Movie Review: Vivarium

6th May 2020 Off By Ewan Gleadow

Copyright: Vertigo Releasing

Assembling a small collection of great actors and then making them traipse through your half-baked dystopian criticism of suburban happiness is a tremendously bold move to make in the current climate. I remember being excited for Vivarium when first seeing it announced, primarily due to the starring duo of Imogen Poots and Jesse Eisenberg, two actors that seem to have fallen from the very high pedestal they once sat upon, but have recovered gracefully and pooled together an impressive range of performances that just don’t happen to lock eyes with greater success. Director Lorcan Finnegan drives us deep into the heart of starter home horrors with his latest feature film, a completely lukewarm attempt at the horrors of family life. 

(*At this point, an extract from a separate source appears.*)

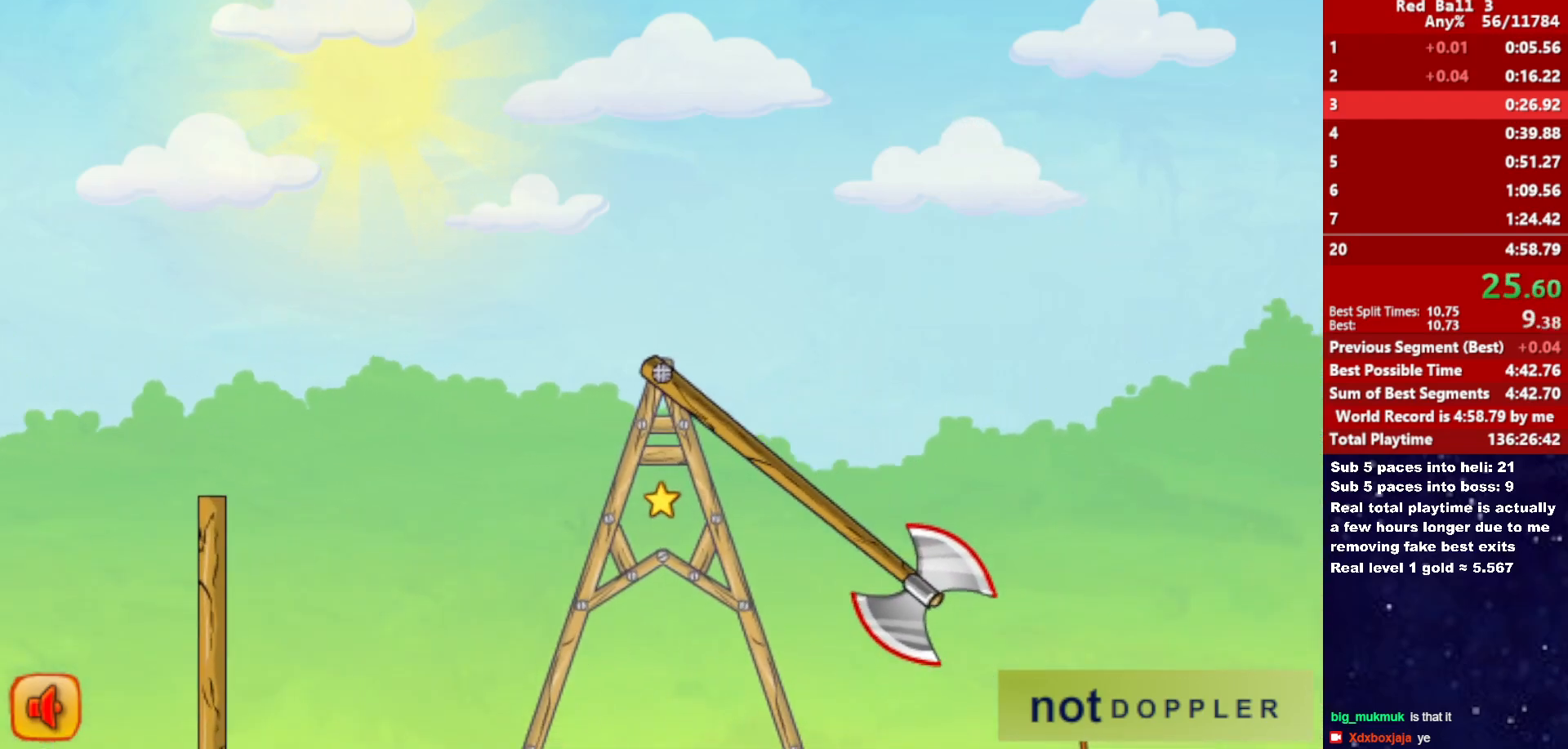
{"keys": ["down", "right", "up"], "events": [[483, "down", "down"]]}
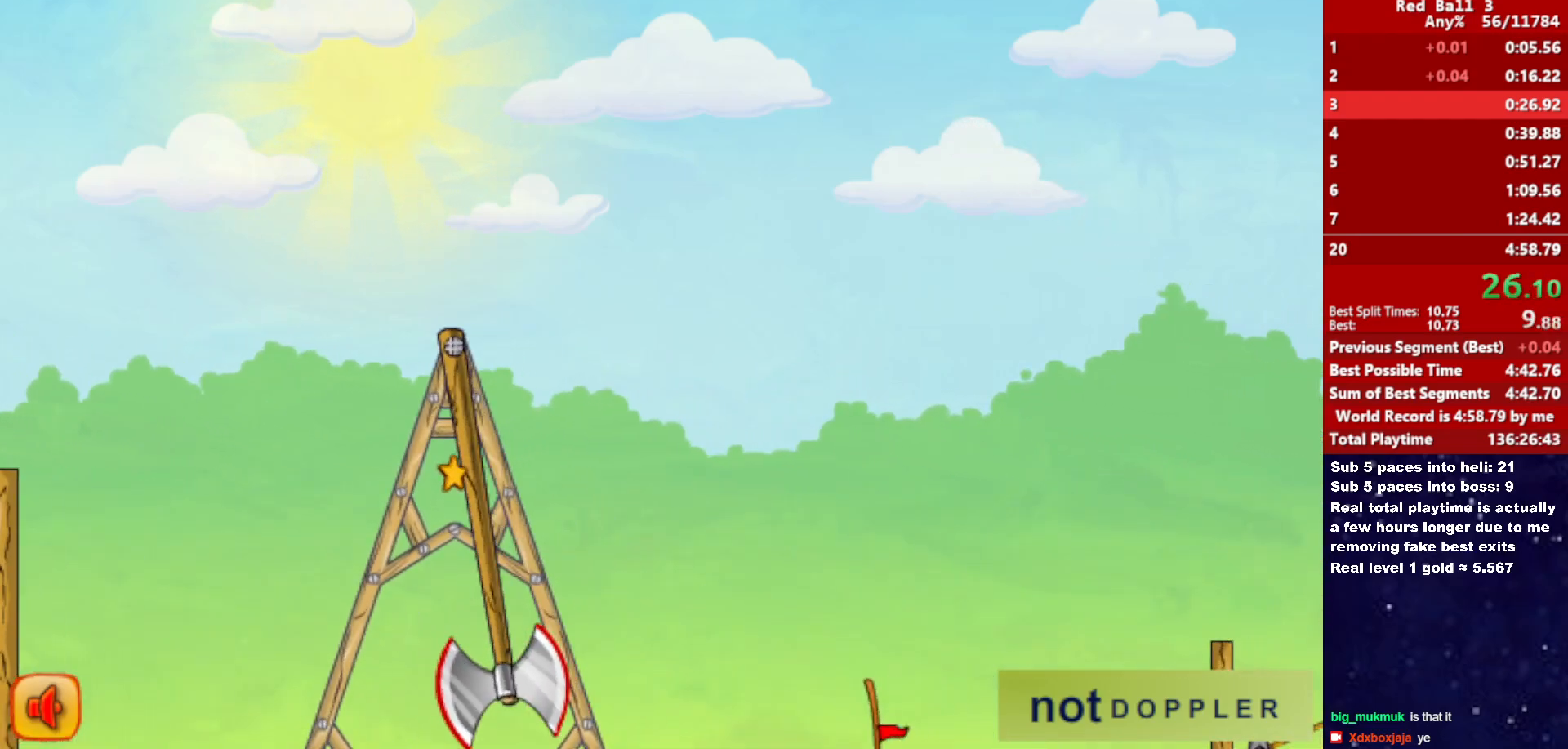
{"keys": ["down", "right"], "events": [[33, "up", "up"]]}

Vivarium is an overly glossy mess, one that takes the pristine living arrangements of estate housing and funnels as much wacky imagery into the plot as it can. It doesn’t work, and at the best of times is a visible headache. Bland camera movements coupled with the sleek and uncomfortably obnoxious designs you’d expect to find in independent horror, it’s as if this pool of young talent is incapable of going against the trend of gleaming perfection. Hiding away the horror in the darkest corners of the film, Finnegan loses out on the opportunity to present us with even a glimmer of paradoxical filmmaking, unforgivable since there’s more than enough room for it.  

Lucky enough to have a couple of performances that do make up for the bland and uninspired cinematography, Poots and Eisenberg are affable in their sedentary roles. A generic couple looking for that perfect starter home, trying to get a foot on the ladder. Writing pair Garret Shanley and Finnegan are happy enough in taking easy jabs at those looking to enter the rat race, but their criticism is confusing and subverted entirely by nonsense. The limited enjoyability to be found within this film comes from two leading performances that provide a pedestrian level of interest, their acclimatisation to their surreal surroundings becomes commonplace far too quickly. A slapdash cliché comes from the writing they choke on, most of it providing little to no reason for Gemma (Poots) and Tom (Eisenberg) to do anything whatsoever.  

Vivarium should have hit harder than it does. It has a perfectly capable cast, dying for something more interesting to do than just digging a hole or preparing breakfast. There’s no redemption or message to be found within this thankfully short piece of film, no criticism that doesn’t come out looking smug or redundant, in many cases the two click together. Vivarium is a film of expressionless ideas. Moments of grandeur, diluted with dense, flimsy criticism that takes us nowhere whatsoever, Vivarium looks to highlight a slowly unfolding nightmare, but becomes one itself after filtering its way through ninety minutes of absolutely nothing of note.